What you are asked to do:
Copy each line of the records that contains the word "dasharray".

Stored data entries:
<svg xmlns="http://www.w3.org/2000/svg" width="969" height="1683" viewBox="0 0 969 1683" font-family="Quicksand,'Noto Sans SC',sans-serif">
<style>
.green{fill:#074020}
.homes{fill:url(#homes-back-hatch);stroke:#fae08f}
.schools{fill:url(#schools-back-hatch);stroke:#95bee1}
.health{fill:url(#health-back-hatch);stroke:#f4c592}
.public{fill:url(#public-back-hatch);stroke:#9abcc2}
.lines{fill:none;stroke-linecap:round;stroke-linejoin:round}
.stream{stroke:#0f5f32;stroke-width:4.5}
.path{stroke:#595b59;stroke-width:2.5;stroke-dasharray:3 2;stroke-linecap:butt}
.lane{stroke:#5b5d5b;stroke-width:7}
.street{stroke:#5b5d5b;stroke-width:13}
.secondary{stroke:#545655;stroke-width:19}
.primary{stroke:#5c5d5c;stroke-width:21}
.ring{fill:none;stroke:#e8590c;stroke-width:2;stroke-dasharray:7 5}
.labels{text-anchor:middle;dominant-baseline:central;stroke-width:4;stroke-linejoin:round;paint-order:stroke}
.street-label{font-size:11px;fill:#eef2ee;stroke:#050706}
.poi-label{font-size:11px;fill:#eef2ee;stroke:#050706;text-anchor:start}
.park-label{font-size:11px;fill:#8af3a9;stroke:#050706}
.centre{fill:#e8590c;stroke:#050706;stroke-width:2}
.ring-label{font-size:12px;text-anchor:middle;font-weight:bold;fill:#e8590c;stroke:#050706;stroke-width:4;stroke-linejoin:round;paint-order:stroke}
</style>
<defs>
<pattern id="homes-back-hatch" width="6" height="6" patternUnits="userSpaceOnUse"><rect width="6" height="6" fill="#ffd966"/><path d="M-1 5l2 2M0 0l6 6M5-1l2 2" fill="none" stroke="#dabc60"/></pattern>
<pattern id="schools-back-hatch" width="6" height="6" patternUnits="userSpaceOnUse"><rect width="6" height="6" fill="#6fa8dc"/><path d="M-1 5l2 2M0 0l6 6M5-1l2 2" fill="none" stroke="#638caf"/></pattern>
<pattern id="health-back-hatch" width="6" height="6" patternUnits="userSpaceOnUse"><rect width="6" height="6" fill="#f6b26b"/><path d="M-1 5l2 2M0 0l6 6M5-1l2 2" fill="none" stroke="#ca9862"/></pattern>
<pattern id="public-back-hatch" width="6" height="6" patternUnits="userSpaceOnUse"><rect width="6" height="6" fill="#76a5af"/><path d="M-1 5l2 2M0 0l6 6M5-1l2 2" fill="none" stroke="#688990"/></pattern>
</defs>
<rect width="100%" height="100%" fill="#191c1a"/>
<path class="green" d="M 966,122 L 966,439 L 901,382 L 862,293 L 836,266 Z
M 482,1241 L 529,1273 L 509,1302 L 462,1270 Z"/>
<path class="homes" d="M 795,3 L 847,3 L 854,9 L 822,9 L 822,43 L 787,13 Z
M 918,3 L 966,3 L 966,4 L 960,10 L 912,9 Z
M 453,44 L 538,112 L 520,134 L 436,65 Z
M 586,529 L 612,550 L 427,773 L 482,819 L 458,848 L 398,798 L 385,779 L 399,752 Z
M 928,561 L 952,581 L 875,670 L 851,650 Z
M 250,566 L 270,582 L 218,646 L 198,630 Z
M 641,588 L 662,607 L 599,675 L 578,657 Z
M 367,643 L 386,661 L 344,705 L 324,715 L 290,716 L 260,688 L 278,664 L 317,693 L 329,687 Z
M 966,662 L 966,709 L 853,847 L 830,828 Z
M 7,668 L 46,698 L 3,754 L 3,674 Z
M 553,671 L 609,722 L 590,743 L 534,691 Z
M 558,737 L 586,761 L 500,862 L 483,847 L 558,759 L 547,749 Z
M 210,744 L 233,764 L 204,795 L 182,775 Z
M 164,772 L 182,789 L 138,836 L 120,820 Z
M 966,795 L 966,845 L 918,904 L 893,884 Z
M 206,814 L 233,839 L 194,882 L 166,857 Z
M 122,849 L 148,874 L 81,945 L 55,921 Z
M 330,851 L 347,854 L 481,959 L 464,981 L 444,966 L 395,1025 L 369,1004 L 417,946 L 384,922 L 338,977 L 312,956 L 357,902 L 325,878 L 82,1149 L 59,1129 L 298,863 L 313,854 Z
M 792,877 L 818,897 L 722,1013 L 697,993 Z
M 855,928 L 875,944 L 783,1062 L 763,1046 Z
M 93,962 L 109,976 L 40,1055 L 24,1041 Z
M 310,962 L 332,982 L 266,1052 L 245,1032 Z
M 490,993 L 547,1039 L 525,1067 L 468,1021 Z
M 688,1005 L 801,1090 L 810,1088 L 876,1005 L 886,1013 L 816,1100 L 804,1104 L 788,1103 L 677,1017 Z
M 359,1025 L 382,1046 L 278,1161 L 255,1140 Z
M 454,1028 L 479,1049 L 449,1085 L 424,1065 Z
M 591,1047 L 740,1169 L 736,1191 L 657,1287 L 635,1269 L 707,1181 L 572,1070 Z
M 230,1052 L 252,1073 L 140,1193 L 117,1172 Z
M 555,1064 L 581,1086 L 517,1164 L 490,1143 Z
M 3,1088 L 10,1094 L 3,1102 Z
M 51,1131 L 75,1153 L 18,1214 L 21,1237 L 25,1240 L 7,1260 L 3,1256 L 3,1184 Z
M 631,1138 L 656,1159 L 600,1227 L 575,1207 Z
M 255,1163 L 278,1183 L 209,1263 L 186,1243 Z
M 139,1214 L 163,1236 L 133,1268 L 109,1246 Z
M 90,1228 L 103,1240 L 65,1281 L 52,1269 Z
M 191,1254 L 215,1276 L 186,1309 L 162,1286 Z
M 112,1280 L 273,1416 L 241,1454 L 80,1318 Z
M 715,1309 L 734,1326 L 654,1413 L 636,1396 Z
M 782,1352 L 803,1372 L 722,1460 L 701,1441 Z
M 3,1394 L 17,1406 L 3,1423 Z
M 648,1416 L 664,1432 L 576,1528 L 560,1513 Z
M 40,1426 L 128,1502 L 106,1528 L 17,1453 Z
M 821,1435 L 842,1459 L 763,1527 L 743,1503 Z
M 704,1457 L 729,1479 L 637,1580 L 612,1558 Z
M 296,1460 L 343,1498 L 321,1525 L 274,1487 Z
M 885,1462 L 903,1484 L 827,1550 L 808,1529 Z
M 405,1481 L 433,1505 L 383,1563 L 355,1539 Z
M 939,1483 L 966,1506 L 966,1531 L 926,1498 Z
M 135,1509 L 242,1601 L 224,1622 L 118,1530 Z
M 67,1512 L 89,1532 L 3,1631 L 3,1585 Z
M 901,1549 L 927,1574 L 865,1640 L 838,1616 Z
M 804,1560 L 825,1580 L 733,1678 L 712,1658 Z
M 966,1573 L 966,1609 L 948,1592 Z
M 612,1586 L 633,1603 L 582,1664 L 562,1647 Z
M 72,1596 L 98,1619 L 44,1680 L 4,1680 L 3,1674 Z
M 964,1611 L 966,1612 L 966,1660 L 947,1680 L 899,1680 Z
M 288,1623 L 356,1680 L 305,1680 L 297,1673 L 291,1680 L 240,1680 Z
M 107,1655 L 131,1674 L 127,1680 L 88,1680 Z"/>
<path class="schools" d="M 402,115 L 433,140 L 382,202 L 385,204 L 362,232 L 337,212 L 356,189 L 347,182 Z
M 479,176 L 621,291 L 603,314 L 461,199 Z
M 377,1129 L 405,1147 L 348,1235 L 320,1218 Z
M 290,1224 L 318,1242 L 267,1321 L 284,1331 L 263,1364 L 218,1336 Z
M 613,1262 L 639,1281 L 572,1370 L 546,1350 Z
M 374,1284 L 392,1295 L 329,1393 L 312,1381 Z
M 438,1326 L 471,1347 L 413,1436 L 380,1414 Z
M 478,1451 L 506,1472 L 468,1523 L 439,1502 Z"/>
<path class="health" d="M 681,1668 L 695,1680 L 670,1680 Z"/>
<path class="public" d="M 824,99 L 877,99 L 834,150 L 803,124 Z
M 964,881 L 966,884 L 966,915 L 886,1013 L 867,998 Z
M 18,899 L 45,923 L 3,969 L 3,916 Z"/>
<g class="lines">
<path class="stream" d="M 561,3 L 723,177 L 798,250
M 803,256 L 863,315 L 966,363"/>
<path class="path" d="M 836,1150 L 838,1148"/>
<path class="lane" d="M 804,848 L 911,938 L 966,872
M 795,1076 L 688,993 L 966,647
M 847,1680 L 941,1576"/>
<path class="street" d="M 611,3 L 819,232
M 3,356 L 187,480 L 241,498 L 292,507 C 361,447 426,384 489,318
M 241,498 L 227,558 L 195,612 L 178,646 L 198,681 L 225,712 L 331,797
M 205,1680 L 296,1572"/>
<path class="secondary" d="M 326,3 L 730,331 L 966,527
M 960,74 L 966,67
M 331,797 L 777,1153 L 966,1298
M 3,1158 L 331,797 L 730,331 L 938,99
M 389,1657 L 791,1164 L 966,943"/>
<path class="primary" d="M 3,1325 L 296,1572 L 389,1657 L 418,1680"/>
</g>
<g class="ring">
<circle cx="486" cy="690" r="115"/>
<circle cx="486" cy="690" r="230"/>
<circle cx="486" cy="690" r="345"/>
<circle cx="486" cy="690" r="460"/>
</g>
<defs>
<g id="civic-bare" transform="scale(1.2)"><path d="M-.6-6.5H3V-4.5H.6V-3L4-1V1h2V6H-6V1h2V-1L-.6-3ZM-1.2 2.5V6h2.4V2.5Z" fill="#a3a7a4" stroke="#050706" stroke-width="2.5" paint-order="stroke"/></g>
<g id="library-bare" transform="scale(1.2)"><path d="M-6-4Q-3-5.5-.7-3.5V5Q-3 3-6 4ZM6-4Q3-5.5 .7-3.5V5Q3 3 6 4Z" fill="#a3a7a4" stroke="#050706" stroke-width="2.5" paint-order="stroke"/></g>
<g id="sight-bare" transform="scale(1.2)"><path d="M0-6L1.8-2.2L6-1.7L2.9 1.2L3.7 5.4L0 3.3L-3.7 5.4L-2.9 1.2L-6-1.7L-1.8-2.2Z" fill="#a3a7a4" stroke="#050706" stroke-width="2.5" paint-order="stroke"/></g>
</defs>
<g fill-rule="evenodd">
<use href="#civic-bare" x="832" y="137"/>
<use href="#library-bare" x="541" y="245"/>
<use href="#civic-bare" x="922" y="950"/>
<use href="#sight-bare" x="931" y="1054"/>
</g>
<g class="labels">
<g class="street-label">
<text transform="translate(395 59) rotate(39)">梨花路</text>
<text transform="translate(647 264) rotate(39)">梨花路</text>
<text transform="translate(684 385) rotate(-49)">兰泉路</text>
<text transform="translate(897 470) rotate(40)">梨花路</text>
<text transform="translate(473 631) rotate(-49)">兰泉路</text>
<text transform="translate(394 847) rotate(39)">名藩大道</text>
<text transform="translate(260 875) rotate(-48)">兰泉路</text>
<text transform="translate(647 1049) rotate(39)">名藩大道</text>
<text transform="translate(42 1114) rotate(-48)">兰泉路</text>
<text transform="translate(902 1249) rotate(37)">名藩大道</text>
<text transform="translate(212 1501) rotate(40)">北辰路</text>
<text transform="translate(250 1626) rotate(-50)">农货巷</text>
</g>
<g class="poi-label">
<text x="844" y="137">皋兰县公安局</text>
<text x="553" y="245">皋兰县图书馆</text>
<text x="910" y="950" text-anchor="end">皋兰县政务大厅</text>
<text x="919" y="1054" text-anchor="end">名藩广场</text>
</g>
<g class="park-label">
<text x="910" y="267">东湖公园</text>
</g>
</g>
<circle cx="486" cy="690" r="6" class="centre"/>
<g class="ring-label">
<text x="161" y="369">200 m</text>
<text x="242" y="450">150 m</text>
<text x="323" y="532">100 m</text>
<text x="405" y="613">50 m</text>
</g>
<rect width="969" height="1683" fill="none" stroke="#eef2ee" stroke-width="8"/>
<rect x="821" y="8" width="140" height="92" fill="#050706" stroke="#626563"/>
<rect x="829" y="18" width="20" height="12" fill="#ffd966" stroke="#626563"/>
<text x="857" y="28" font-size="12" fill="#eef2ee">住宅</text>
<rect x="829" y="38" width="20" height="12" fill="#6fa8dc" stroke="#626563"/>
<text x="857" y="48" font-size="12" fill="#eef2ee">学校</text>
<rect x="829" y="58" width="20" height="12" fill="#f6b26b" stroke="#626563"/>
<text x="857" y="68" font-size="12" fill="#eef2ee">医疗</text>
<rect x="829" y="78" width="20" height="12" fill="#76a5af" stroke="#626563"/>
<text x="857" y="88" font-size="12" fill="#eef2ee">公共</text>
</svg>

Written response:
.path{stroke:#595b59;stroke-width:2.5;stroke-dasharray:3 2;stroke-linecap:butt}
.ring{fill:none;stroke:#e8590c;stroke-width:2;stroke-dasharray:7 5}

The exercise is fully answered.